People confuse the effects of giving up porn with the effects of giving up masturbation. And in any case, neither is even remotely on a par with the experience of withdrawal from actual addiction.
“Porn addiction” is, at best, a metaphor. Tens of thousands of people are spending tens of millions of dollars getting their metaphor treated. And if they imagine that they’re “porn addicts,” they’ll spend the rest of their lives “recovering” from their metaphor. Contrast that with therapy, whose goal is to help people make better decisions, sharpen their values, enhance their internal sense of responsibility—and finish treatment.
What America is struggling with is yet another moral panic about sex. True to form throughout our history, Americans today aren’t talking with each other meaningfully about sex–about desire, about choices, about pleasure, about power, about shame, about fear, about intimacy. In various decades, Americans talked about these very real aspects of sexuality by talking about rock ‘n’ roll, sexual violence, wifely duty, contraception, Communism, “the Gay Agenda,” even race.

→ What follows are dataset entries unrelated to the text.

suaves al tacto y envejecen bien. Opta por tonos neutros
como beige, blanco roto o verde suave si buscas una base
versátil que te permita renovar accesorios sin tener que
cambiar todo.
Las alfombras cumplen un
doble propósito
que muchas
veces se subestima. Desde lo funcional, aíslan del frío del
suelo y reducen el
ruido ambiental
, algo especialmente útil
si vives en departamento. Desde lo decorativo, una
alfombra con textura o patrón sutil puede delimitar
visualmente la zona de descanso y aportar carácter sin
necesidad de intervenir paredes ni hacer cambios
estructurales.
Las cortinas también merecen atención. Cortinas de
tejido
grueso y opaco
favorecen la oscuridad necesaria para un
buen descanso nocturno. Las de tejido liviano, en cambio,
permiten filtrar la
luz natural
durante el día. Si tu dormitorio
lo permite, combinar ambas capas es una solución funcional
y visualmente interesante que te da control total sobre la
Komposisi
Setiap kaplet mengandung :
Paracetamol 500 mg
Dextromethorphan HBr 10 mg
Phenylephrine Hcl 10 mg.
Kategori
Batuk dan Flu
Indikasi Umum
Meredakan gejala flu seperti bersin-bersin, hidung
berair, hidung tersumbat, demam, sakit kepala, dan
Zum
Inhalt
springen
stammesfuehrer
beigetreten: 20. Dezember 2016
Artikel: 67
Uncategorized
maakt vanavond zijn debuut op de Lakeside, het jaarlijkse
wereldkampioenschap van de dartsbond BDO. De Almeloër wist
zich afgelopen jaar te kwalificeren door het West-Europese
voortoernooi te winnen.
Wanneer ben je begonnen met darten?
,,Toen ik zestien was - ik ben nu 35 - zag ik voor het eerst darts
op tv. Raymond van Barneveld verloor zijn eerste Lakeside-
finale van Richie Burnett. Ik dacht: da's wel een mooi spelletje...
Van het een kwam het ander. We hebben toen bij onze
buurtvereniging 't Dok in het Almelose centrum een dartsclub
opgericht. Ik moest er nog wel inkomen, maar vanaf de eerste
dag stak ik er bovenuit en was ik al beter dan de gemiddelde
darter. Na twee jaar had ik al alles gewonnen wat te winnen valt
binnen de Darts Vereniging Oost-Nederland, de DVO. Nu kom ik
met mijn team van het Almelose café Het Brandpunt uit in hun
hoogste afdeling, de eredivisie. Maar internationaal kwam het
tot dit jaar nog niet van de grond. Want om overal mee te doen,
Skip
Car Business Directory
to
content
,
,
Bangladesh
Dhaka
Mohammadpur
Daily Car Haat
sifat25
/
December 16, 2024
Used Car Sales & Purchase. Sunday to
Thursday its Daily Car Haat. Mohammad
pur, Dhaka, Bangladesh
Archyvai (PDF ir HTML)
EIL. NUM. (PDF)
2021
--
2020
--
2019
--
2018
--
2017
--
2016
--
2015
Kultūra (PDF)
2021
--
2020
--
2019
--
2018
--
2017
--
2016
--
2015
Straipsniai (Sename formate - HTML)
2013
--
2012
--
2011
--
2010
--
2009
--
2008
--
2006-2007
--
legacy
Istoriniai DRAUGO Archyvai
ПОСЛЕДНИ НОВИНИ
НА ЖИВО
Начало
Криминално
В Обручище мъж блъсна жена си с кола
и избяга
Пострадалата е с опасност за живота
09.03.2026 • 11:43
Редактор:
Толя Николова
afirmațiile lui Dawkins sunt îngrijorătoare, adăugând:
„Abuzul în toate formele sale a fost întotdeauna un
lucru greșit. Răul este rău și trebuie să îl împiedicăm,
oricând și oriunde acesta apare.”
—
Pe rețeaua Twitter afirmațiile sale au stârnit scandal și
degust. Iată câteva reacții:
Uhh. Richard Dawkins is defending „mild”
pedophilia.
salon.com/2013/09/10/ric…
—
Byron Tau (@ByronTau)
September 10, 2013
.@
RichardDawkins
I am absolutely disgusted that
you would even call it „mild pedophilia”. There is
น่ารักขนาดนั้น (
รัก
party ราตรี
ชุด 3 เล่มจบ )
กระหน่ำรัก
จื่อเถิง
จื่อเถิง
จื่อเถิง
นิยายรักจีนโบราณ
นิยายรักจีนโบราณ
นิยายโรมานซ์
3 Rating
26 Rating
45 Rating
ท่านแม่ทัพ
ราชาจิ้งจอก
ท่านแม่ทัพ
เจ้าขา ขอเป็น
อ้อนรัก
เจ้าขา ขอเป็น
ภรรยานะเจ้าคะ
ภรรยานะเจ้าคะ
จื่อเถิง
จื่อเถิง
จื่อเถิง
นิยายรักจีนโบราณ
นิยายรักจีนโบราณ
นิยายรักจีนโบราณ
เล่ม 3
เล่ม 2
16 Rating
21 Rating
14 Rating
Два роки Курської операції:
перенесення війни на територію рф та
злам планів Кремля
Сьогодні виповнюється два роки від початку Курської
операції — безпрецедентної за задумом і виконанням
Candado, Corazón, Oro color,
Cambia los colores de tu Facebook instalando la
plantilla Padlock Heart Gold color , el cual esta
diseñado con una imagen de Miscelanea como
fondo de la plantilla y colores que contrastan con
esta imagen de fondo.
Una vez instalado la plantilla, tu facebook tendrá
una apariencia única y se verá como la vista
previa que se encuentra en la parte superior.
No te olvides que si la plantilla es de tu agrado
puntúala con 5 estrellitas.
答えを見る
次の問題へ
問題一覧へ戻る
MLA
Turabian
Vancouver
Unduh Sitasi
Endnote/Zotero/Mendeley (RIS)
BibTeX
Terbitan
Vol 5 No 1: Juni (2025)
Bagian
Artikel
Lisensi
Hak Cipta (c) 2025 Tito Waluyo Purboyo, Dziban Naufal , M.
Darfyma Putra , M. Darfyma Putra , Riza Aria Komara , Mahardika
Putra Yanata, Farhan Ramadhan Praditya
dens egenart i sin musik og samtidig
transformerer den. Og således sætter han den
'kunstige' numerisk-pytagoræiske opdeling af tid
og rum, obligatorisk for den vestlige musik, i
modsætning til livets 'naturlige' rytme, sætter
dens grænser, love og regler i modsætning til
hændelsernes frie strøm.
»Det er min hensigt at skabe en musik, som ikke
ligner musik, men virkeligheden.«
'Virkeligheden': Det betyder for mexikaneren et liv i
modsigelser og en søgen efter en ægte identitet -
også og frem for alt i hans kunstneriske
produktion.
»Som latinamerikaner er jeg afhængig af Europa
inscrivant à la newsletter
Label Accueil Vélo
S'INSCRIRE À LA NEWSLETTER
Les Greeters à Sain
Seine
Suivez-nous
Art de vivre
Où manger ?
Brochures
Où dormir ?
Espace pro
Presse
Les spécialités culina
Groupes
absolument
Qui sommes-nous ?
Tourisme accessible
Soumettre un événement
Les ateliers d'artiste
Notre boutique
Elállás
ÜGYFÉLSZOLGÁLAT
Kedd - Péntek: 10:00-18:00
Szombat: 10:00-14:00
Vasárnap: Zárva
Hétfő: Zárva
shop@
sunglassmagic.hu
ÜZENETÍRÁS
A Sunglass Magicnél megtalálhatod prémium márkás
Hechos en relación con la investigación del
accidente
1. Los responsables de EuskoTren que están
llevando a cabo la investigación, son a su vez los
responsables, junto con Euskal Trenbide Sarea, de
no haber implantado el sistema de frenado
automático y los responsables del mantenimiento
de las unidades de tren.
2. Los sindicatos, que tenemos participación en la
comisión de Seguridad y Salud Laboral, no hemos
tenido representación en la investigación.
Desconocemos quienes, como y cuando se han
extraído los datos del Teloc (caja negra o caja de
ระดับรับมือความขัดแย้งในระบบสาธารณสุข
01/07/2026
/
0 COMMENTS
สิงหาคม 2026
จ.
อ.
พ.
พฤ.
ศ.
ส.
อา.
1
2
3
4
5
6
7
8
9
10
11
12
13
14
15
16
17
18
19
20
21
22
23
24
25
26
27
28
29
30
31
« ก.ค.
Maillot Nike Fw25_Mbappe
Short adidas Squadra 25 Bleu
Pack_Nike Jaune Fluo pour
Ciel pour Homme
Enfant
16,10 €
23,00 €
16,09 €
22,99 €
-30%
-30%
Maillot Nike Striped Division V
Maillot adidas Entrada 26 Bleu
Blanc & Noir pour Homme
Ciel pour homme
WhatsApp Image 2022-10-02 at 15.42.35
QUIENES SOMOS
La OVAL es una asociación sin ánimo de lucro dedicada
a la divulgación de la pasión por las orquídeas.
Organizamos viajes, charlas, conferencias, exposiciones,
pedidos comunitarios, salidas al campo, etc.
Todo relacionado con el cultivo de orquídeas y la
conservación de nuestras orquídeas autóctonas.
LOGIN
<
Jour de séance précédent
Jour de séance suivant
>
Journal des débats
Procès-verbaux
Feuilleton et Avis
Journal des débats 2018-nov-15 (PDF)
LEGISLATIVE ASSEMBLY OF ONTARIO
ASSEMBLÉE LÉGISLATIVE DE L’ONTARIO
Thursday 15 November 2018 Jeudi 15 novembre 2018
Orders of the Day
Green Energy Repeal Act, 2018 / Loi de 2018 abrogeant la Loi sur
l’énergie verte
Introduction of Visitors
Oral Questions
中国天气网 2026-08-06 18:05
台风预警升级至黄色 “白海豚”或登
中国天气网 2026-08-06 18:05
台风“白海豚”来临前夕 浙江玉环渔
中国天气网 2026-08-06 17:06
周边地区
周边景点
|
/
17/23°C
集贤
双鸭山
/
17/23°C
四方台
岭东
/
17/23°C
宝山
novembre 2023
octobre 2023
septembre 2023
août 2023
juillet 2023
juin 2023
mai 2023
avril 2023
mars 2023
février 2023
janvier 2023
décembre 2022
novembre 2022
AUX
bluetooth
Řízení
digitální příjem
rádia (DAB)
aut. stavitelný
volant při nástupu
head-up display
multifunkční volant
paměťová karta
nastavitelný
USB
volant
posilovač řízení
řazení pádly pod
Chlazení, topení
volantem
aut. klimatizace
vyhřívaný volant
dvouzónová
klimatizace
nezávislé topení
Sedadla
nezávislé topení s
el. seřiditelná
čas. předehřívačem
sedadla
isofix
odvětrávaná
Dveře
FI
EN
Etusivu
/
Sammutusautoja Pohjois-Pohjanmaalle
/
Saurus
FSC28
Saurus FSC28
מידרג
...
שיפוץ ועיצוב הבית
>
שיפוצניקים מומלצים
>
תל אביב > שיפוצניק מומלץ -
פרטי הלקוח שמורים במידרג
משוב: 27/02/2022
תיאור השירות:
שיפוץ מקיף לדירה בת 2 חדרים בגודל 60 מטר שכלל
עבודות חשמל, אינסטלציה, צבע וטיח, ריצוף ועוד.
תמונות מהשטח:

Today people use the subject of porn to talk about sex. People today speculate about porn causing rape (it doesn’t), destroying marriages (it doesn’t), addicting young people (it doesn’t), or creating perversions (it doesn’t). It’s all easier than talking honestly about real sex with one’s real partner. Or even with one’s self.
So as Salon’s headline asked, is America struggling with a “pandemic” of porn? Well, if that means there’s a lot of porn out there, and a lot of people watching it, and some people regretting how much they watch, the answer is yes. And in that case there’s also a pandemic of Kardashian.
But if “pandemic” means a destructive, wildly multiplying, irrational disease that can’t be understood or even contained—well, no.
The irrational fear of (and anger about) porn is far more damaging than porn itself. No matter what you call that combination of intense fear, anger, blame, and self-righteous betrayal, anyone can see how damaging that is. And I am, in fact, quite sympathetic about it. In a world filled with porn, that sense of powerlessness and despair must be awful.